◆ Text block:
---+---
Founded in 1695, Christ Church on Second Street, north of Market, has a long and honorable past. Founding Fathers, such as George Washington and John Adams, worshipped there, and Benjamin Franklin, Benjamin Rush, Joseph Hewes, and other signers of the Declaration of Independence are buried within its graveyard, located at Fifth and Arch Streets.

The church has also been the site of mystery and intrigue. One such story comes from Townsend Ward, a secretary of the Historical Society of Pennsylvania, who died in 1885. Ward published an account in 1880, which was later reprinted in the Public Ledger in January of 1907. He related how on a cold November evening, the voice of a woman had been heard at Christ Church. The sexton and two young boys searched the church, but no one was located.  A month or so later, the iron door of a sepulcher was opened on the north side of the church, which revealed upon its steps "the body of a young lady in her shroud, who had been buried as dead" but met her grim fate as a "premature burial."

Chime of the Eight Bells
Christ Church is famous for its "Chime of Eight Bells" (pictured at right). The largest bell weighed 2,040 pounds. The bell was cast in England and brought to Philadelphia in 1754 on the ship Myrtilla by Capt. Richard Buden, who lies interred within the church's cemetery. It is with the bells that our mystery begins in earnest.
---+---
◆ Data extracts:
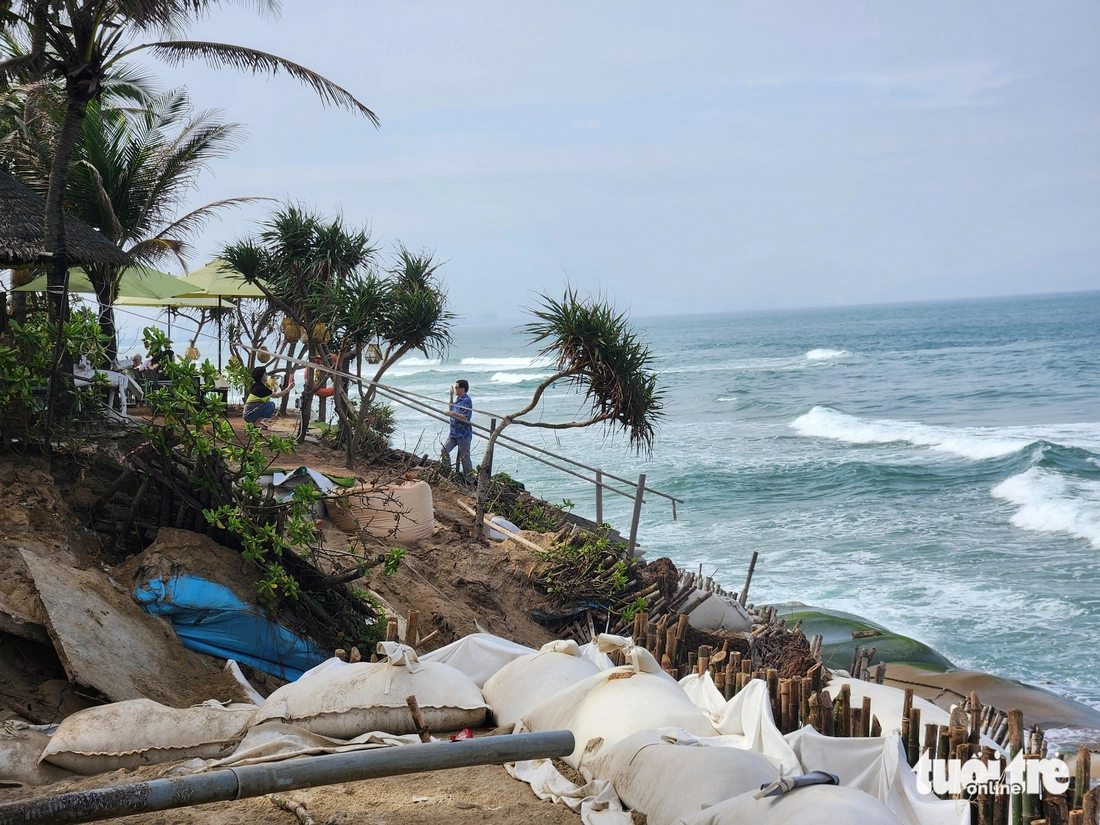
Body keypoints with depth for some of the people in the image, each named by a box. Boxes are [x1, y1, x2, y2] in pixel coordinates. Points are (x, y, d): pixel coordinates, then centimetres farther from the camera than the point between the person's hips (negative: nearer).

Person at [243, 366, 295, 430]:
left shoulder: (256, 386, 11)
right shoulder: (260, 388, -17)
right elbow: (276, 395, -9)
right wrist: (288, 389, -3)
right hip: (250, 415, -10)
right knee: (271, 405, -19)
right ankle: (256, 423, -12)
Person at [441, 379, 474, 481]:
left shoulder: (467, 401, -15)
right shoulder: (458, 399, 11)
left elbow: (466, 417, -22)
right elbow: (451, 410, 27)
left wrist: (453, 414, -22)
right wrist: (451, 396, 19)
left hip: (463, 434, -9)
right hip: (453, 432, 9)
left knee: (465, 457, -1)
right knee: (444, 450, 3)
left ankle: (469, 480, 8)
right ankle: (448, 473, 14)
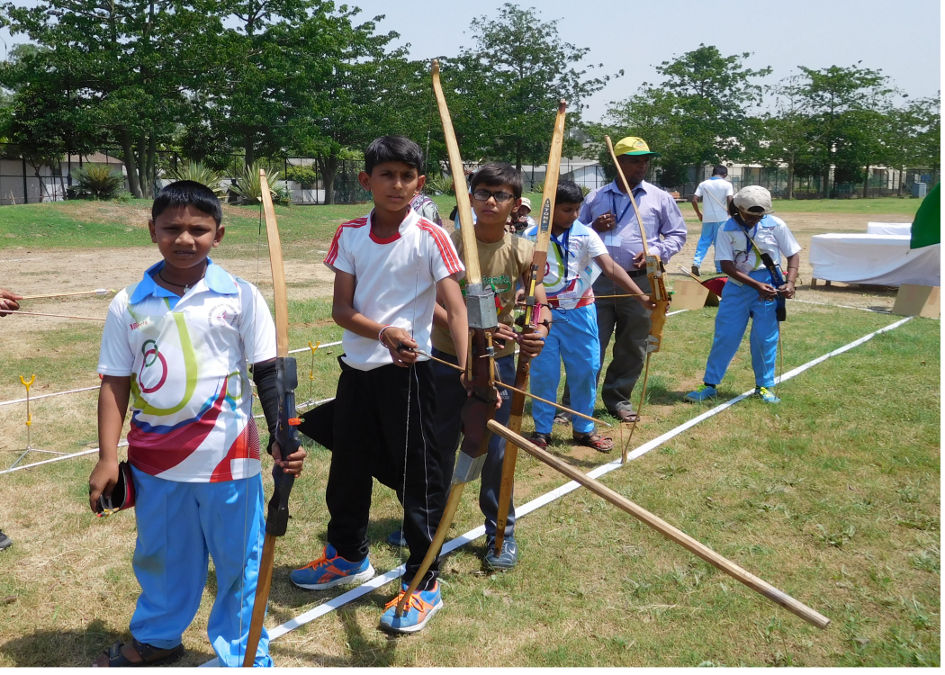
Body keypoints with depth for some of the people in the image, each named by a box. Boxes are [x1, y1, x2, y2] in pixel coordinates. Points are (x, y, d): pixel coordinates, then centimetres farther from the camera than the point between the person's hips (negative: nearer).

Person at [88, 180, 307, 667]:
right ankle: (156, 639, 46)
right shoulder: (128, 306, 0)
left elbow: (267, 371, -5)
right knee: (159, 556, 21)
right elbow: (115, 384, 3)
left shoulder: (240, 297, -6)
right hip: (154, 459, 3)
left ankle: (244, 657, 29)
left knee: (238, 561, 9)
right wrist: (106, 459, 1)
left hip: (227, 457, -2)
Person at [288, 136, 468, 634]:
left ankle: (423, 585, 20)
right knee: (348, 467, 20)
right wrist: (384, 333, -22)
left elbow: (455, 308, -18)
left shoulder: (430, 238, -10)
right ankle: (348, 557, 44)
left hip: (408, 371, -5)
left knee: (418, 476, 3)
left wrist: (467, 368, -32)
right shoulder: (350, 234, 2)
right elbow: (341, 309, -3)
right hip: (357, 368, 5)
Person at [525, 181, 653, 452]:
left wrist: (642, 297, -24)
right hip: (544, 313, -1)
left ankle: (583, 428, 24)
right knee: (543, 372, 5)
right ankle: (542, 430, 21)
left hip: (580, 312, 2)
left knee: (585, 370, 7)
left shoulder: (585, 235, -5)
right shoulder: (531, 237, -7)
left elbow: (611, 268, -14)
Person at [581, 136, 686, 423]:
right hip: (599, 281, 0)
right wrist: (593, 228, -5)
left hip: (640, 282, 0)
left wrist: (657, 251, -8)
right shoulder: (595, 197, 10)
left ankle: (618, 398, 24)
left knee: (632, 347, 9)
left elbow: (678, 233, 10)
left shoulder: (660, 198, 7)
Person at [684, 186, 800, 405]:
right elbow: (727, 266, -12)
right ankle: (710, 384, 14)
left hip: (769, 287, 0)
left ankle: (764, 386, 21)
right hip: (737, 286, 0)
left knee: (765, 338, 5)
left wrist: (789, 282, -13)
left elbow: (793, 254, 3)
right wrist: (756, 285, -21)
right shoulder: (727, 230, -8)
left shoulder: (775, 225, -5)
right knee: (724, 336, 3)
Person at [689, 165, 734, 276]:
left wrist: (698, 213, 11)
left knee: (704, 242, 11)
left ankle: (696, 262, -9)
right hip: (722, 219, -2)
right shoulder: (727, 184, -2)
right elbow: (730, 201, -13)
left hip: (707, 218, 2)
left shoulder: (703, 184, 5)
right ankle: (720, 269, 10)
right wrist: (729, 212, 5)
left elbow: (694, 200, -2)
---+---
◆ Activity list:
1 - Using the passage on Christ Church, explain in one to three sentences why the church is described as having a long and honorable past.
2 - Extend the passage on Christ Church, picking up after its final sentence about the bells.

◆ Expected results:
1 - Founding Fathers such as George Washington and John Adams worshipped at Christ Church. Benjamin Franklin, Benjamin Rush, Joseph Hewes, and other signers of the Declaration of Independence are buried in its graveyard at Fifth and Arch Streets.

2 -
According to John F. Watson, the early 19th-century Philadelphia antiquarian, after the Declaration of Independence was read to the public on July 4, 1776, the bells of Christ Church rang out. The chimes often rang out to announce public events. The ringing on July 4 was not to the liking of the church rector, the Reverend Jacob Duche, who was loyal to the Crown of England. But it was pleasing to the vestry, who were unanimous in their support of the Rebellion.  It was feared the chimes would be confiscated by the British, so they were taken down in 1777 and purportedly taken to either Bethlehem or Allentown. They were returned after the British evacuated Philadelphia in the summer of 1778.

Newspaper article dated March 26, 1909
During late March in 1909, many Philadelphia newspapers, such as the Bulletin, The Press, and others, ran articles about the discovery of a "Revolutionary Tunnel" leading to Christ Church. The entrance to the tunnel was accidentally found by Edward Duncan and other workmen underneath the hardware store of James M. Vance & Co. at 211-13 Market Street. Described as being some 200 feet in length, 3 feet wide, and 7 feet high, the main passageway terminated at a blind wall where the "remains of an old stairway were also found" along with "the crumbling bones"  of some eight skeletons,  determined later to be located directly underneath the tower of Christ's Church.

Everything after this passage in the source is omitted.